Recién regresados de la Escola d’Hosteleria de Girona, Joan y Josep fundaron el Celler de Can Roca en agosto de 1986, en el barrio obrero de Taialà, un día que no recuerdan con exactitud. Lo abrieron a unos pasos del restaurante de sus padres, el Can Roca, la base sobre la que construirán su innovadora cocina. Años más tarde, Jordi, el benjamín de la familia, se les unió como repostero.

Sin mucha clientela al inicio, los dos hermanos se distraían jugando al futbolito por las noches. Con “mucho trabajo” y la puesta en práctica de lo aprendido tanto en la escuela de hostelería como en la “cocina tradicional catalana de nuestra madre”, poco a poco comenzarían a llegar los reconocimientos, “las tres estrellas de la guía Michelin, el mejor restaurante del mundo, las giras internacionales”, contó Joan a EFE.

Hoy día el Celler tiene una lista de espera de más de un año y nadie pondría en cuestión la singularidad de su cocina. En ella el vino ha sido un protagonista de primer orden –su excepcional bodega, a cargo de Josep “Pitu” Roca, resguarda más de 40 000 botellas de 3 360 referencias– en platos como “Anchoas, trufa y merlot” (2001).

Los Roca también han transformado los perfumes en postres y los postres en perfumes (El jardín zen 2002), jugado con las texturas y colores (Cronología verde, 2003), construido platos con 43 ingredientes (Anarquía, 2003), han destilado la tierra y extraído aceites esenciales (Jardín Mediterráneo, 2009), e incluso han propuesto “travesuras” como el helado de masa madre que “respira” (2010).

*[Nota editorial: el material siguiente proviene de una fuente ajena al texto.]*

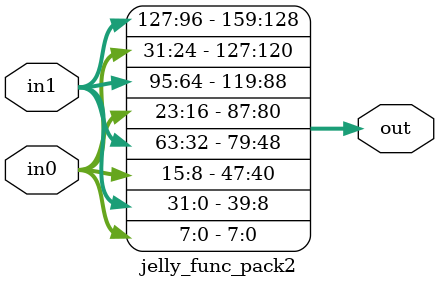
<source format=v>



`timescale 1ns / 1ps
`default_nettype none


module jelly_func_pack2
        #(
            parameter   N         = 4,
            parameter   W0        = 8,
            parameter   W1        = 32,
            
            // local
            parameter   IN0_WIDTH = N * W0,
            parameter   IN1_WIDTH = N * W1,
            parameter   OUT_WIDTH = N * (W0 + W1)
        )
        (
            input   wire    [IN0_WIDTH-1:0] in0,
            input   wire    [IN1_WIDTH-1:0] in1,
            output  wire    [OUT_WIDTH-1:0] out
        );
    
    localparam  OW = W0 + W1;
    
    genvar  i;
    
    generate
    for ( i = 0; i < N; i = i+1 ) begin : loop_pack
        assign out[i*OW +: OW] = {in1[i*W1 +: W1], in0[i*W0 +: W0]};
    end
    endgenerate
    
endmodule


`default_nettype wire


// end of file

</source>
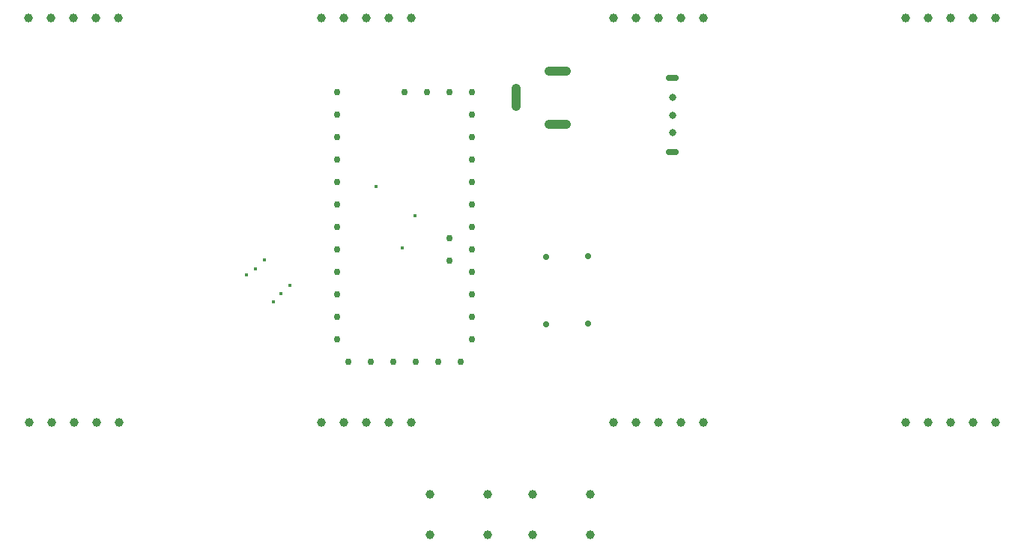
<source format=gbr>
%TF.GenerationSoftware,KiCad,Pcbnew,8.0.1*%
%TF.CreationDate,2024-04-15T16:39:29+10:00*%
%TF.ProjectId,4x8x8 LED Matrix Clock,34783878-3820-44c4-9544-204d61747269,rev?*%
%TF.SameCoordinates,Original*%
%TF.FileFunction,Plated,1,2,PTH,Mixed*%
%TF.FilePolarity,Positive*%
%FSLAX46Y46*%
G04 Gerber Fmt 4.6, Leading zero omitted, Abs format (unit mm)*
G04 Created by KiCad (PCBNEW 8.0.1) date 2024-04-15 16:39:29*
%MOMM*%
%LPD*%
G01*
G04 APERTURE LIST*
%TA.AperFunction,ViaDrill*%
%ADD10C,0.400000*%
%TD*%
%TA.AperFunction,ComponentDrill*%
%ADD11C,0.700000*%
%TD*%
G04 aperture for slot hole*
%TA.AperFunction,ComponentDrill*%
%ADD12C,0.700000*%
%TD*%
%TA.AperFunction,ComponentDrill*%
%ADD13C,0.762000*%
%TD*%
%TA.AperFunction,ComponentDrill*%
%ADD14C,0.800000*%
%TD*%
%TA.AperFunction,ComponentDrill*%
%ADD15C,1.000000*%
%TD*%
G04 aperture for slot hole*
%TA.AperFunction,ComponentDrill*%
%ADD16C,1.000000*%
%TD*%
G04 APERTURE END LIST*
D10*
X144729200Y-92125800D03*
X145750000Y-91450000D03*
X146837400Y-90474800D03*
X147850000Y-95200000D03*
X148700000Y-94250000D03*
X149650000Y-93350000D03*
X159435800Y-82169000D03*
X162355000Y-89105000D03*
X163830000Y-85471000D03*
D11*
%TO.C,R1*%
X178600000Y-90090000D03*
X178600000Y-97710000D03*
%TO.C,R2*%
X183388000Y-90068400D03*
X183388000Y-97688400D03*
D12*
%TO.C,S1*%
X193300000Y-69900000D02*
X192500000Y-69900000D01*
X193300000Y-78300000D02*
X192500000Y-78300000D01*
D13*
%TO.C,U1*%
X155035000Y-71525000D03*
X155035000Y-74065000D03*
X155035000Y-76605000D03*
X155035000Y-79145000D03*
X155035000Y-81685000D03*
X155035000Y-84225000D03*
X155035000Y-86765000D03*
X155035000Y-89305000D03*
X155035000Y-91845000D03*
X155035000Y-94385000D03*
X155035000Y-96925000D03*
X155035000Y-99465000D03*
X156305000Y-102005000D03*
X158845000Y-102005000D03*
X161385000Y-102005000D03*
X162655000Y-71525000D03*
X163925000Y-102005000D03*
X165195000Y-71525000D03*
X166465000Y-102005000D03*
X167735000Y-71525000D03*
X167735000Y-88035000D03*
X167735000Y-90575000D03*
X169005000Y-102005000D03*
X170275000Y-71525000D03*
X170275000Y-74065000D03*
X170275000Y-76605000D03*
X170275000Y-79145000D03*
X170275000Y-81685000D03*
X170275000Y-84225000D03*
X170275000Y-86765000D03*
X170275000Y-89305000D03*
X170275000Y-91845000D03*
X170275000Y-94385000D03*
X170275000Y-96925000D03*
X170275000Y-99465000D03*
D14*
%TO.C,S1*%
X192900000Y-72100000D03*
X192900000Y-74100000D03*
X192900000Y-76100000D03*
D15*
%TO.C,J3*%
X120167400Y-63093600D03*
%TO.C,J2*%
X120192800Y-108813600D03*
%TO.C,J3*%
X122707400Y-63093600D03*
%TO.C,J2*%
X122732800Y-108813600D03*
%TO.C,J3*%
X125247400Y-63093600D03*
%TO.C,J2*%
X125272800Y-108813600D03*
%TO.C,J3*%
X127787400Y-63093600D03*
%TO.C,J2*%
X127812800Y-108813600D03*
%TO.C,J3*%
X130327400Y-63093600D03*
%TO.C,J2*%
X130352800Y-108813600D03*
%TO.C,J5*%
X153212800Y-63093600D03*
%TO.C,J4*%
X153212800Y-108813600D03*
%TO.C,J5*%
X155752800Y-63093600D03*
%TO.C,J4*%
X155752800Y-108813600D03*
%TO.C,J5*%
X158292800Y-63093600D03*
%TO.C,J4*%
X158292800Y-108813600D03*
%TO.C,J5*%
X160832800Y-63093600D03*
%TO.C,J4*%
X160832800Y-108813600D03*
%TO.C,J5*%
X163372800Y-63093600D03*
%TO.C,J4*%
X163372800Y-108813600D03*
%TO.C,S2*%
X165550000Y-117000000D03*
X165550000Y-121500000D03*
X172050000Y-117000000D03*
X172050000Y-121500000D03*
D16*
%TO.C,J1*%
X175242500Y-71100000D02*
X175242500Y-73100000D01*
D15*
%TO.C,S3*%
X177150000Y-117000000D03*
X177150000Y-121500000D03*
D16*
%TO.C,J1*%
X180942500Y-69100000D02*
X178942500Y-69100000D01*
X180942500Y-75100000D02*
X178942500Y-75100000D01*
D15*
%TO.C,S3*%
X183650000Y-117000000D03*
X183650000Y-121500000D03*
%TO.C,J7*%
X186227800Y-63093600D03*
%TO.C,J6*%
X186227800Y-108813600D03*
%TO.C,J7*%
X188767800Y-63093600D03*
%TO.C,J6*%
X188767800Y-108813600D03*
%TO.C,J7*%
X191307800Y-63093600D03*
%TO.C,J6*%
X191307800Y-108813600D03*
%TO.C,J7*%
X193847800Y-63093600D03*
%TO.C,J6*%
X193847800Y-108813600D03*
%TO.C,J7*%
X196387800Y-63093600D03*
%TO.C,J6*%
X196387800Y-108813600D03*
%TO.C,J9*%
X219273200Y-63093600D03*
%TO.C,J8*%
X219273200Y-108813600D03*
%TO.C,J9*%
X221813200Y-63093600D03*
%TO.C,J8*%
X221813200Y-108813600D03*
%TO.C,J9*%
X224353200Y-63093600D03*
%TO.C,J8*%
X224353200Y-108813600D03*
%TO.C,J9*%
X226893200Y-63093600D03*
%TO.C,J8*%
X226893200Y-108813600D03*
%TO.C,J9*%
X229433200Y-63093600D03*
%TO.C,J8*%
X229433200Y-108813600D03*
M02*

</source>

Y esto sin mencionar sus “rocainventos”, como el roner (1997) que permite la cocción al vacío a baja temperatura; el rotaval (2005) para la destilación de líquidos y sólidos; el supercooling (2013), que enfría líquidos para conseguir texturas sólidas, o el cromáfono (2016), un instrumento diseñado por Jordi Roca y el cyborg Neil Harbison, que convierte en notas musicales los colores de un plato.

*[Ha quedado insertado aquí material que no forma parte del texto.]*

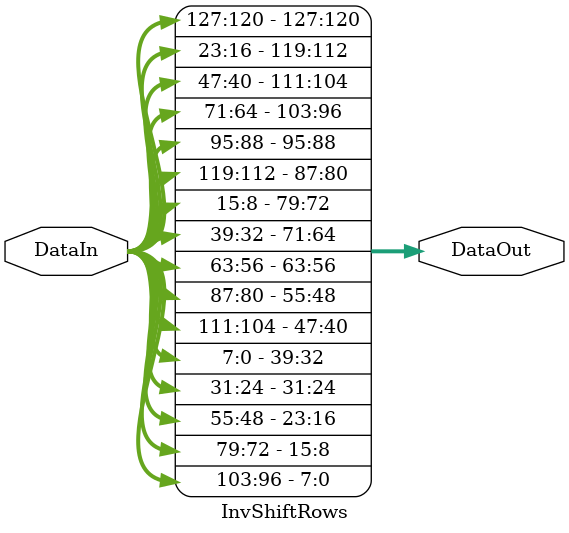
<source format=sv>
module InvShiftRows(
	input  logic [127:0] DataIn,
	output logic [127:0] DataOut
);
	// The first row of the state - No shift
	assign DataOut[127:120] = DataIn[127:120];
	assign DataOut[095:088] = DataIn[095:088];
	assign DataOut[063:056] = DataIn[063:056];
	assign DataOut[031:024] = DataIn[031:024];
	
	// The second row of the state - Shift Right 1 (Inverse of Left 1)
	assign DataOut[119:112] = DataIn[023:016];
	assign DataOut[087:080] = DataIn[119:112];
	assign DataOut[055:048] = DataIn[087:080];
	assign DataOut[023:016] = DataIn[055:048];
	
	// The third row of the state - Shift Right 2 (Inverse of Left 2)
	assign DataOut[111:104] = DataIn[047:040];
	assign DataOut[079:072] = DataIn[015:008];
	assign DataOut[047:040] = DataIn[111:104];
	assign DataOut[015:008] = DataIn[079:072];
	
	// The fourth row of the state - Shift Right 3 (Inverse of Left 3)
	assign DataOut[103:096] = DataIn[071:064];
	assign DataOut[071:064] = DataIn[039:032];
	assign DataOut[039:032] = DataIn[007:000];
	assign DataOut[007:000] = DataIn[103:096];

endmodule

</source>
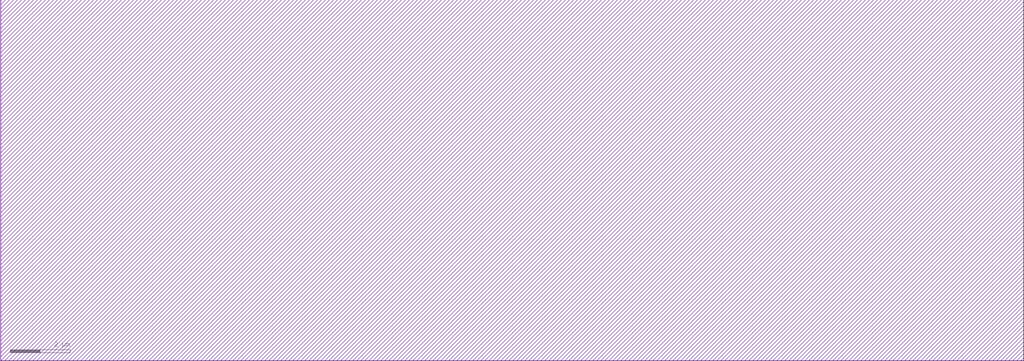
<source format=lef>
VERSION 5.7 ;
  NOWIREEXTENSIONATPIN ON ;
  DIVIDERCHAR "/" ;
  BUSBITCHARS "[]" ;
UNITS
  DATABASE MICRONS 200 ;
END UNITS

LAYER via2
  TYPE CUT ;
END via2

LAYER via
  TYPE CUT ;
END via

LAYER nwell
  TYPE MASTERSLICE ;
END nwell

LAYER via3
  TYPE CUT ;
END via3

LAYER pwell
  TYPE MASTERSLICE ;
END pwell

LAYER via4
  TYPE CUT ;
END via4

LAYER mcon
  TYPE CUT ;
END mcon

LAYER met6
  TYPE ROUTING ;
  WIDTH 0.030000 ;
  SPACING 0.040000 ;
  DIRECTION HORIZONTAL ;
END met6

LAYER met1
  TYPE ROUTING ;
  WIDTH 0.140000 ;
  SPACING 0.140000 ;
  DIRECTION HORIZONTAL ;
END met1

LAYER met3
  TYPE ROUTING ;
  WIDTH 0.300000 ;
  SPACING 0.300000 ;
  DIRECTION HORIZONTAL ;
END met3

LAYER met2
  TYPE ROUTING ;
  WIDTH 0.140000 ;
  SPACING 0.140000 ;
  DIRECTION HORIZONTAL ;
END met2

LAYER met4
  TYPE ROUTING ;
  WIDTH 0.300000 ;
  SPACING 0.300000 ;
  DIRECTION HORIZONTAL ;
END met4

LAYER met5
  TYPE ROUTING ;
  WIDTH 1.600000 ;
  SPACING 1.600000 ;
  DIRECTION HORIZONTAL ;
END met5

LAYER li1
  TYPE ROUTING ;
  WIDTH 0.170000 ;
  SPACING 0.170000 ;
  DIRECTION HORIZONTAL ;
END li1

MACRO sky130_hilas_wtablocksample01
  CLASS BLOCK ;
  FOREIGN sky130_hilas_wtablocksample01 ;
  ORIGIN 20.050 0.050 ;
  SIZE 34.090 BY 12.030 ;
END sky130_hilas_wtablocksample01
END LIBRARY


</source>
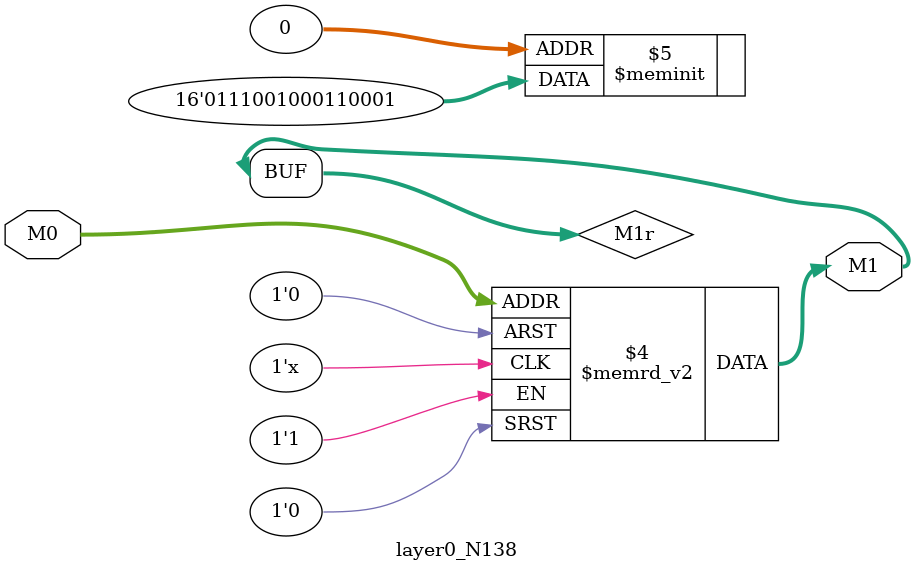
<source format=v>
module layer0_N138 ( input [2:0] M0, output [1:0] M1 );

	(*rom_style = "distributed" *) reg [1:0] M1r;
	assign M1 = M1r;
	always @ (M0) begin
		case (M0)
			3'b000: M1r = 2'b01;
			3'b100: M1r = 2'b10;
			3'b010: M1r = 2'b11;
			3'b110: M1r = 2'b11;
			3'b001: M1r = 2'b00;
			3'b101: M1r = 2'b00;
			3'b011: M1r = 2'b00;
			3'b111: M1r = 2'b01;

		endcase
	end
endmodule

</source>
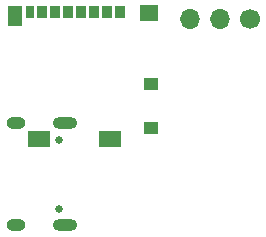
<source format=gbr>
%TF.GenerationSoftware,KiCad,Pcbnew,7.0.5-0*%
%TF.CreationDate,2023-06-19T10:32:09+08:00*%
%TF.ProjectId,slimarm_carambola,736c696d-6172-46d5-9f63-6172616d626f,rev?*%
%TF.SameCoordinates,Original*%
%TF.FileFunction,Soldermask,Bot*%
%TF.FilePolarity,Negative*%
%FSLAX46Y46*%
G04 Gerber Fmt 4.6, Leading zero omitted, Abs format (unit mm)*
G04 Created by KiCad (PCBNEW 7.0.5-0) date 2023-06-19 10:32:09*
%MOMM*%
%LPD*%
G01*
G04 APERTURE LIST*
%ADD10C,1.700000*%
%ADD11O,1.700000X1.700000*%
%ADD12C,0.650000*%
%ADD13O,2.100000X1.000000*%
%ADD14O,1.600000X1.000000*%
%ADD15R,0.850000X1.100000*%
%ADD16R,0.750000X1.100000*%
%ADD17R,1.200000X1.000000*%
%ADD18R,1.550000X1.350000*%
%ADD19R,1.900000X1.350000*%
%ADD20R,1.170000X1.800000*%
G04 APERTURE END LIST*
D10*
%TO.C,J5*%
X37480000Y-14180000D03*
D11*
X34940000Y-14180000D03*
X32400000Y-14180000D03*
%TD*%
D12*
%TO.C,J1*%
X21331000Y-24430000D03*
X21331000Y-30210000D03*
D13*
X21861000Y-23000000D03*
D14*
X17681000Y-23000000D03*
D13*
X21861000Y-31640000D03*
D14*
X17681000Y-31640000D03*
%TD*%
D15*
%TO.C,J3*%
X26500000Y-13530000D03*
X25400000Y-13530000D03*
X24300000Y-13530000D03*
X23200000Y-13530000D03*
X22100000Y-13530000D03*
X21000000Y-13530000D03*
X19900000Y-13530000D03*
D16*
X18850000Y-13530000D03*
D17*
X29135000Y-19680000D03*
X29135000Y-23380000D03*
D18*
X28960000Y-13655000D03*
D19*
X25635000Y-24355000D03*
X19665000Y-24355000D03*
D20*
X17640000Y-13880000D03*
%TD*%
M02*

</source>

Es este universo culinario el que estará ahora a disposición del gran público en el Palau Robert. La muestra, indicó Josep, permitirá que las personas que nunca han entrado en un restaurante como el suyo, conozcan de cerca “cómo se trabaja y funciona”. También es un “homenaje a la dignidad” de los diversos oficios que confluyen en una cocina.

Toni Massanés, el curador de la exposición y director de la Fundación Alicia, declaró a EFE que “lo más atractivo” de la historia y propuesta de los Roca “es que han conquistado sus sueños y viajado por el mundo sin moverse de sus orígenes, ni de su barrio. Y eso, en tiempos de egos e idolatría en la gastronomía, es algo importante”.

Su éxito, añadió Massanés, se basa en la confluencia de tres personalidades muy diferentes, pero a la vez complementarias: “el seny – [cordura] – de Joan Roca, el espíritu que representa Josep, considerado uno de los mejores sommeliers del mundo, y la rauxa – [arrebato o vena loca] – de Jordi”, el repostero del trío.

La retrospectiva está estructurada por 16 conceptos o líneas creativas que se agrupan en dos ejes temáticos: tiempo y espacio. En el primero se engloban conceptos como la memoria, la tradición, el academicismo, la innovación tecnológica y la transversalidad en la cocina.

La segunda es una mirada al paisaje, a los productos y al vino, la percepción de los sentidos, sus motivaciones internas y los viajes, tan importantes para ellos; durante los últimos tres años, de la mano de BBVA, los hermanos han realizado diversas giras por países como México, Perú, EEUU, China, Turquía, Chile o Argentina.

El visitante también podrá asomarse a su centro de investigación “I+R”, mejor conocido como la Masia, así como a echar un vistazo a sus proyectos extra-culinarios, como la primera ópera gastronómica, Somni, presentada en el Centre d’Arts Santa Mònica y que dio pie al documental de cine Cooking up a tribute en 2014.

De la Tierra a la Luna cuenta con el patrocinio de BBVA y del Patronat de Turisme de Costa Brava Girona. Tras su paso por Barcelona la retrospectiva se trasladará a varios países de Europa y Latinoamérica.